[[ PROVIDED DATA open ]]
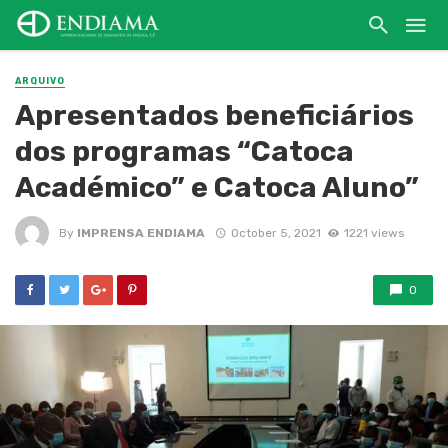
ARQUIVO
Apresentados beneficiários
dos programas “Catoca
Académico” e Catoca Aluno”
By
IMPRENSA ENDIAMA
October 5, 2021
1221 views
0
[[ PROVIDED DATA closed ]]
[[ PROVIDED DATA open ]]
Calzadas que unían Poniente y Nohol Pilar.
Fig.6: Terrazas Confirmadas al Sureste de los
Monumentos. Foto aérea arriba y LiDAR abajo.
[[ PROVIDED DATA closed ]]
» **WHAT THE TASK ASKS**:
Which of the lines above include the word "Catoca"? List those lines.

» **WRITTEN RESPONSE**:
dos programas “Catoca
Académico” e Catoca Aluno”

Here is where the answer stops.